Les associations de surveillance de la qualité de l'air (ASQA), tel Air Rhône-Alpes, publient régulièrement des données très précises sur l'exposition de la population à la pollution mais celles-ci sont souvent peu accessibles au grand public.
"On sait qu'il y a une demande d'information de la part des citoyens", reconnaît Camille Rieux, référent territorial Isère chez Air Rhône-Alpes.
- En permanence sur soi -
D'où l'idée d'avoir recours à des microcapteurs de pollution de l'air, des boitiers bourrés d'électronique qui tiennent dans la paume de la main. Pour quelques centaines d'euros, ils donnent une idée assez précise de la nature de l'air qu'on respire, par le biais d'une application sur smartphone.
Un de ces capteurs est déjà utilisé dans le cadre de la plateforme citoyenne AirCasting, lancée à New York et qui recense les niveaux de pollution dans plusieurs villes au monde. Des fabricants français, tels EcologicSense ou Azimut monitoring, ont également lancé des capteurs de ce type, essentiellement à destination des collectivités locales ou des ASQA.
Moins performants que les gros analyseurs de particules homologués à 40.000 euros, ces microcapteurs présentent l'avantage de pouvoir être portés en permanence sur soi, en bandoulière ou accrochés au guidon de son vélo par exemple. "En rendant accessibles, visualisables et en temps réel les données de pollution à tous, on facilite la possibilité de se sentir plus concerné par son exposition individuelle", note Sarah Duché.
"L'idée, c'est de faire prendre conscience aux gens que ce n'est pas pour les embêter qu'on leur demande de moins prendre leur voiture", ajoute-t-elle.
Air Rhône Alpes étudie ainsi la mise en place d'un système de prêt de ces capteurs à destination des citoyens.

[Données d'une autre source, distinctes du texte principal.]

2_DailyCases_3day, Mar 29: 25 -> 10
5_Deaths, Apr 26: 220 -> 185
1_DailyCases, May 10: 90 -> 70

Une trentaine d'habitants de l'agglomération grenobloise les essaieront cet automne et verront leur comportement analysé.

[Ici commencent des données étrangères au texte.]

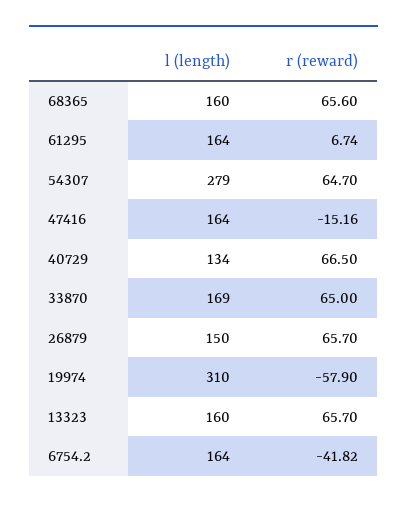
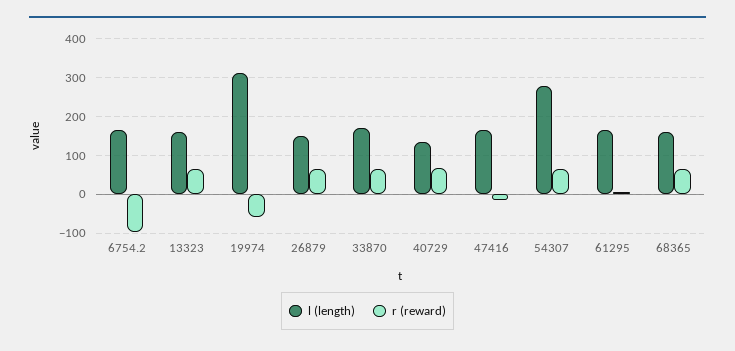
r (reward), 6754.2: -41.82 -> -100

Éviter les grands boulevards pour le jogging, couper la ventilation dans un embouteillage, limiter les feux de bois à foyer ouvert ou même opter pour le vélo et le bus: les pistes de changement sont nombreuses.
"Le but est de rendre la pollution visible et concrète. Il y a un enjeu à ce que les citoyens s'approprient la question et modifient leur comportement. Les leviers sont entre leurs mains", estime Camille Rieux.
D'autres collectivités ont d'ores et déjà opté pour des capteurs de ce type sur des horodateurs, à des feux tricolores ou pour de l'affichage sur le mobilier urbain. "Une trentaine de villes en France sont équipées", souligne Didier Dufournet, directeur d'Azimut France.